The Consumer Price Index for All Urban Consumers (CPI-U) increased 0.2% in March on a seasonally adjusted basis, the U.S. Bureau of Labor Statistics reported today. Over the last 12 months, the all items index declined 0.1%.
This is an important inflation report, because it provides the last number needed to determine the new variable interest rate for Series I Savings Bonds, which will reset on May 1. Because non-seasonally adjusted inflation dropped 0.8% from September 2014 to March 2015, the new I Bond variable rate will fall to -1.60% annualized on May 1. That variable rate will be applied against any fixed rate that I Bonds hold, meaning that all I Bonds issued in the last 13 years will pay zero interest for six months beginning on May 1. (But the trigger date for the 0.0% period will depend on the month you first bought the I Bond, a tricky I Bond feature.)
I have updated my Tracking Inflation and I Bonds page to reflect these updated numbers.
The inflation report. An increase of 0.2% in March was expected, so no surprise there. Energy prices rose again in March, with gasoline prices rising 3.8% after a 2.1% rise in February. Fuel oil prices were up a strong 5.9%. On the other hand, natural gas prices dropped 2.7% and food prices fell. 0.2%.
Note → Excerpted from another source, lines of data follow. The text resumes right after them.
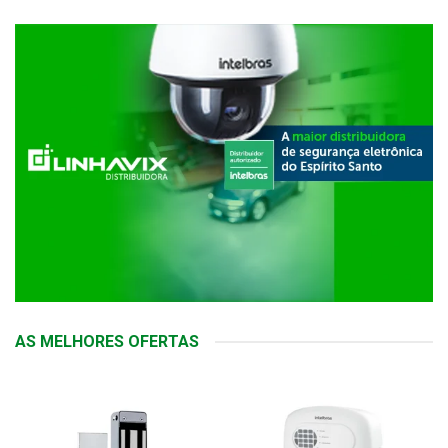
AS MELHORES OFERTAS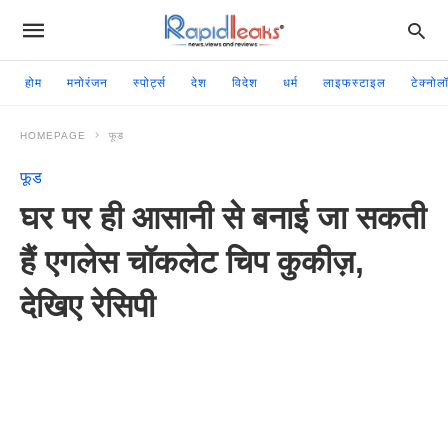
होम
मनोरंजन
स्पोर्ट्स
देश
विदेश
धर्म
लाइफस्टाइल
टेक्नोल
HOMEPAGE
फूड
फूड
घर पर ही आसानी से बनाई जा सकती
हैं एगलेस चॉकलेट चिप कुकीज़,
देखिए रेसिपी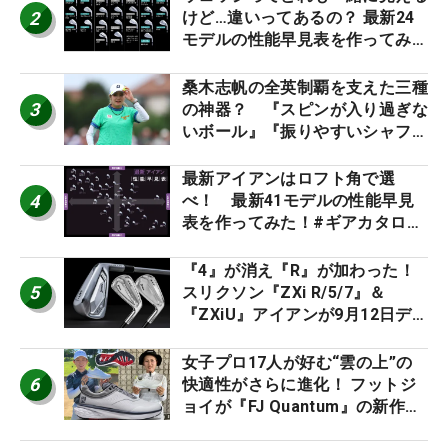
2
けど…違いってあるの？ 最新24
モデルの性能早見表を作ってみ
た #ギアカタログ2026
桑木志帆の全英制覇を支えた三種
3
の神器？ 『スピンが入り過ぎな
いボール』『振りやすいシャフ
ト』『真っすぐ飛ぶドライバ
ー』 #女子プロセッティング
最新アイアンはロフト角で選
4
べ！ 最新41モデルの性能早見
表を作ってみた！#ギアカタログ
2026
『4』が消え『R』が加わった！
5
スリクソン『ZXi R/5/7』＆
『ZXiU』アイアンが9月12日デ
ビュー
女子プロ17人が好む“雲の上”の
6
快適性がさらに進化！ フットジ
ョイが『FJ Quantum』の新作を
発表、8月7日デビュー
Holders of I Bonds and Treasury Inflation-Protected Securities are also interested in the non-seasonally adjusted CPI-U, which is used to determine the future variable interest rate on I Bonds and to adjust the principal balance of TIPS. In March, non-seasonally adjusted CPI rose 0.6% to an index level of 236.119. That number stood at 238.031 in September, meaning non-seasonally adjusted inflation fell 0.80% from September to March. This number determines the I Bond’s new variable rate of -1.60% annualized for the six months from May to October.
What this means for I Bonds. Since the variable rate is added to the fixed rate to determine the I Bond’s composite rate, this means that the -1.6% will wipe out any fixed rate of 1.6% or lower. And that means those I Bonds will have a composite rate of 0.0% for the six months beginning in May, since the I Bond rate can’t fall below zero.
We don’t yet know what fixed rate the Treasury will apply on May 1, but the most likely number is 0.0%, where the fixed rate stands today. As a rough guide – not always accurate – the I Bond fixed rate usually falls about 1% below the yield of a 10-year TIPS. Right now a 10-year TIPS is yielding 0.05% – so unless the Treasury is feeling unusually generous, the I Bond’s fixed rate will hold at 0.0% on May 1.
Should you buy I Bonds this year? If the fixed rate stays at 0.0% on May 1, we can assume the market for new purchases of I Bonds will dry up. There’s not much sense in guaranteeing a 0.0% return, since you can wait for the rate reset on Nov. 1 and buy your 2015 allocation then. (I Bond purchases are limited to $10,000 per person per year.)
If the fixed rate rises above 0.0% – unlikely – then I Bonds again are attractive because the fixed rate stays with the I Bond for 30 years. You won’t get rich getting an extra 0.1% over inflation, but every little bit helps.
Or you can buy your annual allocation before May 1 and get six months of 1.48% annualized, followed by 0.0% annualized, for a combined rate of 0.74% for one year. Why bother?
The most logical action will be to keep your cash earning money somewhere until Nov. 1, and then deciding if the I Bond composite rate looks attractive. On Nov. 1, you could also take a long look at Series EE Savings Bonds, which currently pay 0.1% annual interest but will double in value if held for 20 years, for an effective rate of 3.5%.
(Another option: Buy the EE Bonds before May 1, to head off any possible change in Treasury policy. What if the Treasury extends the EE doubling to 25 years? Or 30 years? It could happen, since a 20-year Treasury currently pays 2.31%, well below the EE’s return.)